Directive a
In the patch discussion about the Rust clock type-state pattern, which type does Boris say is actually behind clone() in his current design?

Source extract
───

[PATCH v3 1/3] rust: clk: use the type-state pattern

Boris Brezillon boris.brezillon at collabora.com
Tue Feb 3 11:43:54 PST 2026


On Tue, 3 Feb 2026 16:26:22 -0300
Daniel Almeida <daniel.almeida at collabora.com> wrote:

> > 
> > I think it's fine to have all of these:
> > * `Clone` impl
> > * `enable` which consumes `Clk<Prepared>` by value and spit out `Clk<Enabled>`
> > * `with_enabled` that gives `&Clk<Enabled>`
> > 
> > This way, if you only want to enable in short time, you can do `with_enabled`.
> > If the closure callback wants to keep clock enabled for longer, it can just do
> > `.clone()` inside the closure and obtain an owned `Clk<Enabled>`.
> > 
> > If the user just have a reference and want to enable the callback they can do
> > `prepared_clk.clone().enable()` which gives an owned `Clk<Enabled>`. Thoughts?
> > 
> > Best,
> > Gary  
> 
> 
> I’m ok with what you proposed above. The only problem is that implementing
> clone() is done through an Arc<*mut bindings::clk>  in Boris’ current
> design,

It's actually Arc<RawClk> with

    struct RawClk(*mut bindings::clk);

    impl Drop for RawClk {
        fn drop(&mut self) {
            // SAFETY: By the type invariants, self.as_raw() is a valid argument for // [`clk_put`].

───

Source material
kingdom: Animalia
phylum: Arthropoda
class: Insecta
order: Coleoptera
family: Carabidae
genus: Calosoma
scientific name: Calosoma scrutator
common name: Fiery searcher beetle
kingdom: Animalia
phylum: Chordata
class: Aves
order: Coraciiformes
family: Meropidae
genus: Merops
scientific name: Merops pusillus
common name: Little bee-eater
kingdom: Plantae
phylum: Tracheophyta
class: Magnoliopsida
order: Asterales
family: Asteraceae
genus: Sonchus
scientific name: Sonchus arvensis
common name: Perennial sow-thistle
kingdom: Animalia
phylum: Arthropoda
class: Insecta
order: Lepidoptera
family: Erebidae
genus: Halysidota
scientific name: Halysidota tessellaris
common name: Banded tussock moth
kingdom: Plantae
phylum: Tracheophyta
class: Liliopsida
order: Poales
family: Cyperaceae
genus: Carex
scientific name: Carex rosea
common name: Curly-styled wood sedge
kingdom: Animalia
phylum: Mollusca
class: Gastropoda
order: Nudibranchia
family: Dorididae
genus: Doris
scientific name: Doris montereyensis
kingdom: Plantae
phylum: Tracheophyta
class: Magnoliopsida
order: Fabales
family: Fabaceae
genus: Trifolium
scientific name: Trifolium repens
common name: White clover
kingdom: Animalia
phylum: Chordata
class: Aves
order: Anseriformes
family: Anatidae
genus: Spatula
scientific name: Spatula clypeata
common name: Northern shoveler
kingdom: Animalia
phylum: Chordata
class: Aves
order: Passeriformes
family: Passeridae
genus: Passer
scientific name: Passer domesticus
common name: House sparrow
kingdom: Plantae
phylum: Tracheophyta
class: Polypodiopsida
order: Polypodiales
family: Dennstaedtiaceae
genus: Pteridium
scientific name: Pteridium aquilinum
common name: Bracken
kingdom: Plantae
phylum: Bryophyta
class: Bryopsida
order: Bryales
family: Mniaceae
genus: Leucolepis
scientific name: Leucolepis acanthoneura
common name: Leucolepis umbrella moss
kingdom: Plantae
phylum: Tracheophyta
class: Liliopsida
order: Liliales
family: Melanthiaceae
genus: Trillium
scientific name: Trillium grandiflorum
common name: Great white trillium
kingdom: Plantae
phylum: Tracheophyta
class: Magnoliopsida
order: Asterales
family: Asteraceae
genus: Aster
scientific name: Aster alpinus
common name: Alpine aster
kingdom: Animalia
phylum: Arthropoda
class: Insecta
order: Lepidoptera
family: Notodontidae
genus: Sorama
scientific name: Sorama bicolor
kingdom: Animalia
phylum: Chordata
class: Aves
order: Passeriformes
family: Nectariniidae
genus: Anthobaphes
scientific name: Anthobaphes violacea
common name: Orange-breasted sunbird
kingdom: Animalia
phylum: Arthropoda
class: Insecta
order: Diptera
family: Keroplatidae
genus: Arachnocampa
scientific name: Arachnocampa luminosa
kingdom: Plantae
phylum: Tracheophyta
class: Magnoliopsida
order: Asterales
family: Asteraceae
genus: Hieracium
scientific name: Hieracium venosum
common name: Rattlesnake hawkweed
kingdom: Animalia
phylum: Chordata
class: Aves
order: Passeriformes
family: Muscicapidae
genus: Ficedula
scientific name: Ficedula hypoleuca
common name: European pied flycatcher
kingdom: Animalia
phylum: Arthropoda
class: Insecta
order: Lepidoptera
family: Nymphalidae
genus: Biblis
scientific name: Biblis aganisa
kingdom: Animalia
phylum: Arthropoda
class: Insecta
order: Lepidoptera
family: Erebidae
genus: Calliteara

───

Directive b
Retype the rows above word for word, everything from the first row down to the line containing "scientific name: Doris montereyensis", with both ends included.

Full solution a
Arc<RawClk>

Full solution b
kingdom: Animalia
phylum: Arthropoda
class: Insecta
order: Coleoptera
family: Carabidae
genus: Calosoma
scientific name: Calosoma scrutator
common name: Fiery searcher beetle
kingdom: Animalia
phylum: Chordata
class: Aves
order: Coraciiformes
family: Meropidae
genus: Merops
scientific name: Merops pusillus
common name: Little bee-eater
kingdom: Plantae
phylum: Tracheophyta
class: Magnoliopsida
order: Asterales
family: Asteraceae
genus: Sonchus
scientific name: Sonchus arvensis
common name: Perennial sow-thistle
kingdom: Animalia
phylum: Arthropoda
class: Insecta
order: Lepidoptera
family: Erebidae
genus: Halysidota
scientific name: Halysidota tessellaris
common name: Banded tussock moth
kingdom: Plantae
phylum: Tracheophyta
class: Liliopsida
order: Poales
family: Cyperaceae
genus: Carex
scientific name: Carex rosea
common name: Curly-styled wood sedge
kingdom: Animalia
phylum: Mollusca
class: Gastropoda
order: Nudibranchia
family: Dorididae
genus: Doris
scientific name: Doris montereyensis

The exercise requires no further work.